コンサート解説
ベルナルド・ハイティンクが初めてベルリン・フィルを指揮したのは、1964年3月12日のことでした。共演50周年にあたる記念すべきこの定期演奏会では、ウィーン古典派に定評のあるアメリカ人ピアニスト、エマニュエル・アックスをソリストに迎えます。
今回彼が弾くモーツァルトのピアノ協奏曲第9番《ジェナミー》は、1777年、ピアニストのルイーゼ・ヴィクトリア・ジェナミーのために書かれました。当時21歳だったモーツァルトは、この技巧的な作品によりピアノ協奏曲の新スタンダードを確立。曲の冒頭でソリストとオーケストラが対話を交わすのは当時としては異例で、モーツァルトの慣習にとらわれない創作への意思を示していると言えるでしょう。

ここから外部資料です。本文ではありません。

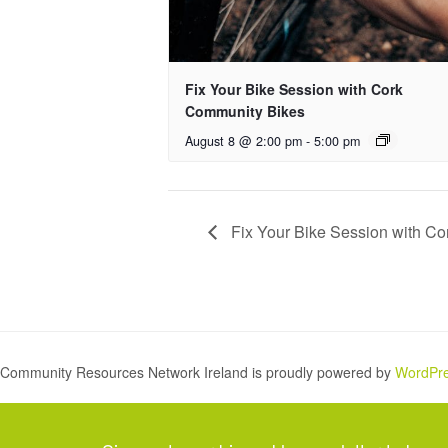
Fix Your Bike Session with Cork
Community Bikes
August 8 @ 2:00 pm
-
5:00 pm
Fix Your Bike Session with C
Community Resources Network Ireland is proudly powered by
WordPr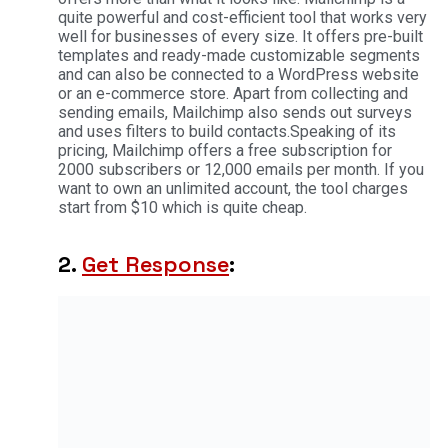
quite powerful and cost-efficient tool that works very
well for businesses of every size. It offers pre-built
templates and ready-made customizable segments
and can also be connected to a WordPress website
or an e-commerce store. Apart from collecting and
sending emails, Mailchimp also sends out surveys
and uses filters to build contacts.Speaking of its
pricing, Mailchimp offers a free subscription for
2000 subscribers or 12,000 emails per month. If you
want to own an unlimited account, the tool charges
start from $10 which is quite cheap.
2.
Get Response
: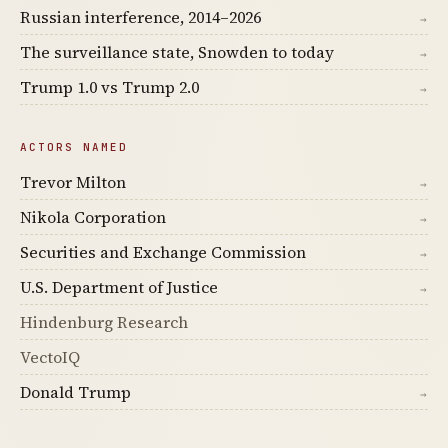
Russian interference, 2014–2026
→
The surveillance state, Snowden to today
→
Trump 1.0 vs Trump 2.0
→
ACTORS NAMED
Trevor Milton
→
Nikola Corporation
→
Securities and Exchange Commission
→
U.S. Department of Justice
→
Hindenburg Research
VectoIQ
Donald Trump
→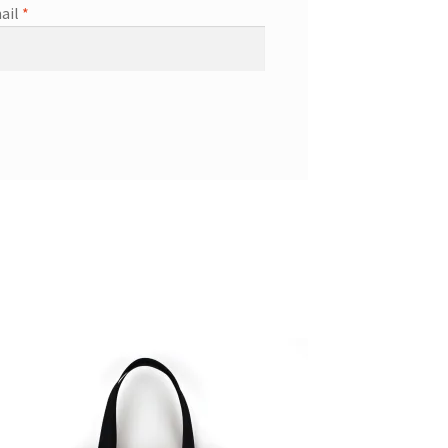
ail
*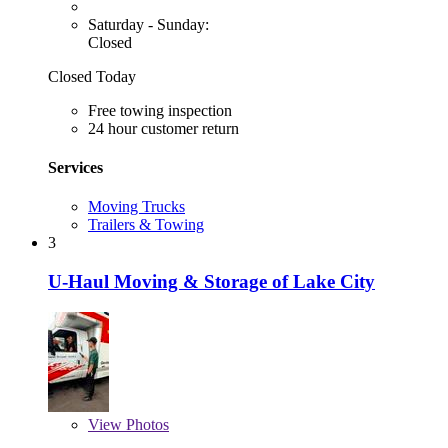
Saturday - Sunday:
Closed
Closed Today
Free towing inspection
24 hour customer return
Services
Moving Trucks
Trailers & Towing
3
U-Haul Moving & Storage of Lake City
View
Photos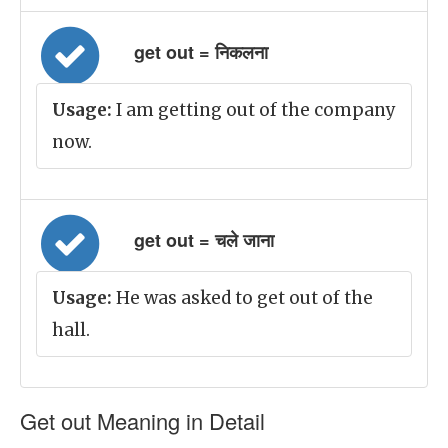
get out = निकलना
Usage:
I am getting out of the company
now.
get out = चले जाना
Usage:
He was asked to get out of the
hall.
Get out Meaning in Detail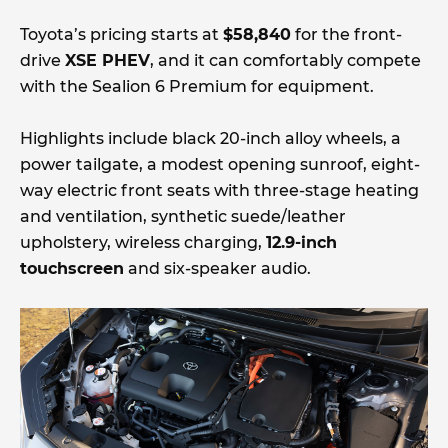
Toyota’s pricing starts at
$58,840
for the front-
drive
XSE PHEV
, and it can comfortably compete
with the Sealion 6 Premium for equipment.
Highlights include black 20-inch alloy wheels, a
power tailgate, a modest opening sunroof, eight-
way electric front seats with three-stage heating
and ventilation, synthetic suede/leather
upholstery, wireless charging,
12.9-inch
touchscreen
and six-speaker audio.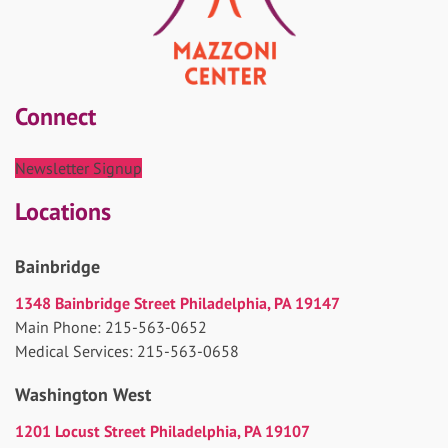
Connect
Newsletter Signup
Locations
Bainbridge
1348 Bainbridge Street Philadelphia, PA 19147
Main Phone: 215-563-0652
Medical Services: 215-563-0658
Washington West
1201 Locust Street Philadelphia, PA 19107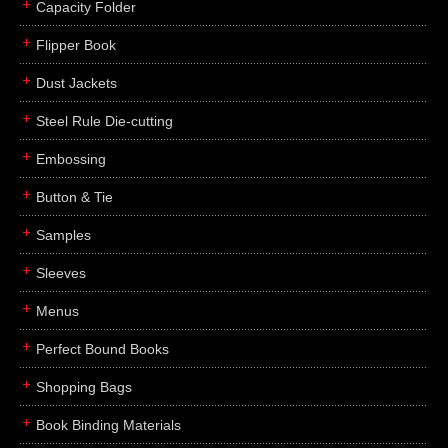
Capacity Folder
Flipper Book
Dust Jackets
Steel Rule Die-cutting
Embossing
Button & Tie
Samples
Sleeves
Menus
Perfect Bound Books
Shopping Bags
Book Binding Materials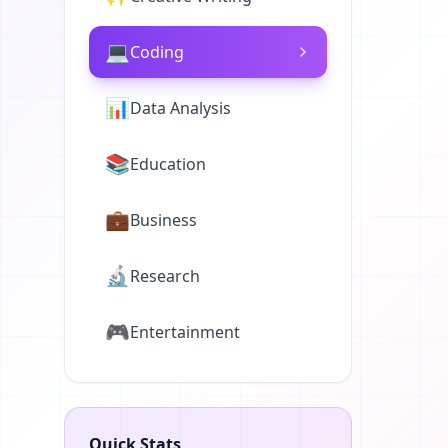
💻
Coding
📊
Data Analysis
📚
Education
💼
Business
🔬
Research
🎮
Entertainment
Quick Stats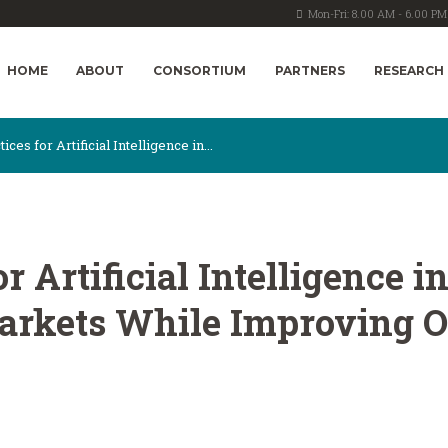
Mon-Fri: 8.00 AM - 6.00 PM
HOME
ABOUT
CONSORTIUM
PARTNERS
RESEARCH
ices for Artificial Intelligence in...
or Artificial Intelligence
arkets While Improving O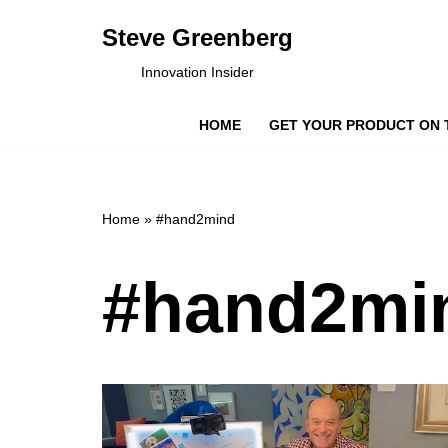
Steve Greenberg
Skip
Innovation Insider
to
content
HOME
GET YOUR PRODUCT ON 
Home
»
#hand2mind
#hand2mi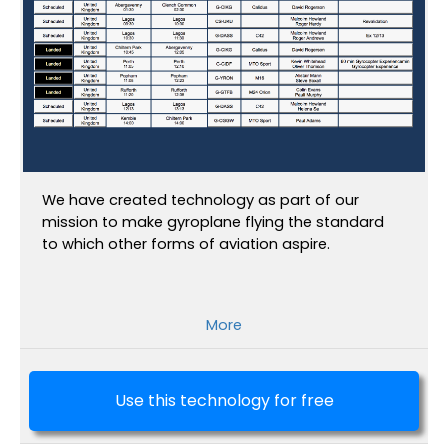
We have created technology as part of our
mission to make gyroplane flying the standard
to which other forms of aviation aspire.
More
Use this technology for free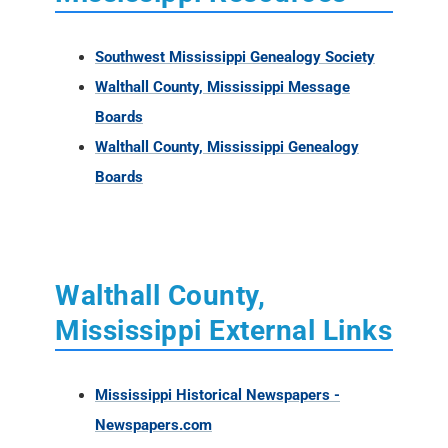
Southwest Mississippi Genealogy Society
Walthall County, Mississippi Message
Boards
Walthall County, Mississippi Genealogy
Boards
Walthall County,
Mississippi External Links
Mississippi Historical Newspapers -
Newspapers.com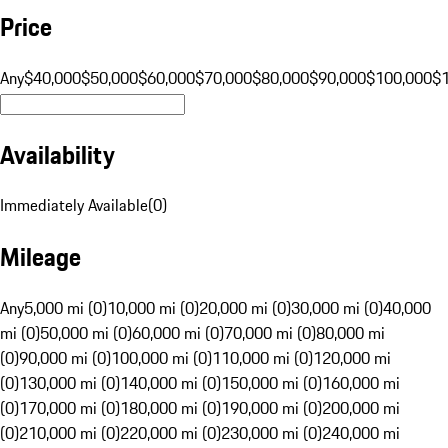
Price
Any
$40,000
$50,000
$60,000
$70,000
$80,000
$90,000
$100,000
$
Availability
Immediately Available
(
0
)
Mileage
Any
5,000 mi (0)
10,000 mi (0)
20,000 mi (0)
30,000 mi (0)
40,000
mi (0)
50,000 mi (0)
60,000 mi (0)
70,000 mi (0)
80,000 mi
(0)
90,000 mi (0)
100,000 mi (0)
110,000 mi (0)
120,000 mi
(0)
130,000 mi (0)
140,000 mi (0)
150,000 mi (0)
160,000 mi
(0)
170,000 mi (0)
180,000 mi (0)
190,000 mi (0)
200,000 mi
(0)
210,000 mi (0)
220,000 mi (0)
230,000 mi (0)
240,000 mi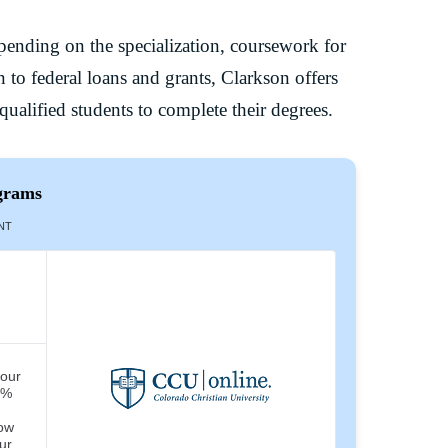
epending on the specialization, coursework for
 to federal loans and grants, Clarkson offers
ualified students to complete their degrees.
grams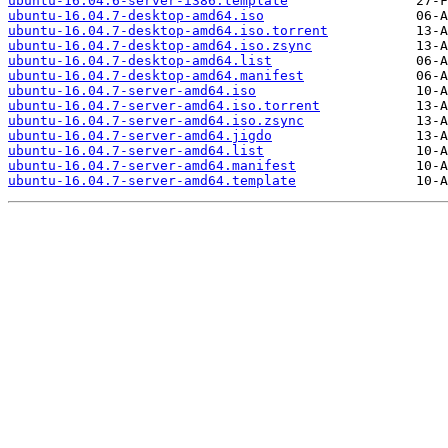
ubuntu-16.04.6-server-i386.template
ubuntu-16.04.7-desktop-amd64.iso
ubuntu-16.04.7-desktop-amd64.iso.torrent
ubuntu-16.04.7-desktop-amd64.iso.zsync
ubuntu-16.04.7-desktop-amd64.list
ubuntu-16.04.7-desktop-amd64.manifest
ubuntu-16.04.7-server-amd64.iso
ubuntu-16.04.7-server-amd64.iso.torrent
ubuntu-16.04.7-server-amd64.iso.zsync
ubuntu-16.04.7-server-amd64.jigdo
ubuntu-16.04.7-server-amd64.list
ubuntu-16.04.7-server-amd64.manifest
ubuntu-16.04.7-server-amd64.template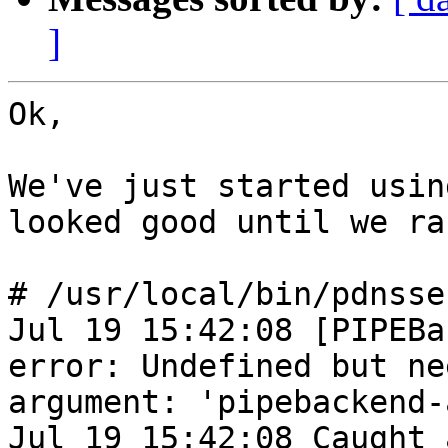
]
Ok,

We've just started usin
looked good until we ran
# /usr/local/bin/pdnsse
Jul 19 15:42:08 [PIPEBa
error: Undefined but nee
argument: 'pipebackend-
Jul 19 15:42:08 Caught 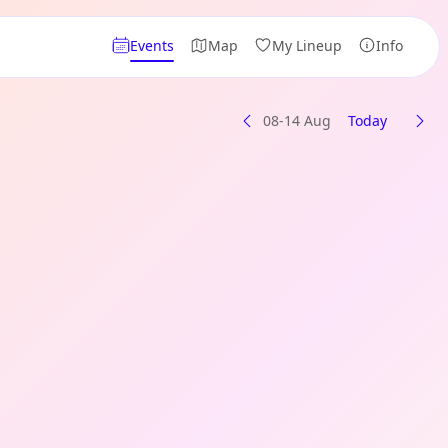
Events
Map
My Lineup
Info
08-14 Aug
Today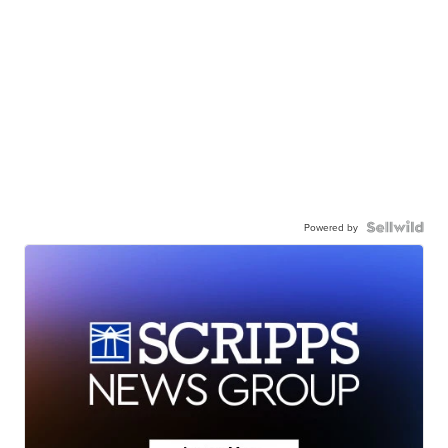
Powered by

後半はブルックナーの交響曲第4番。《ロマンティック》の愛称で知られ、ブルックナーの交響曲の中でもっとも頻繁に演奏されるこの作品は、冒頭のホルンをはじめ、美しいメロディーに満ちています。ハイティンクは1996年にベルリン・フィルとこの作品を演奏しており、今回は18年ぶりとなります。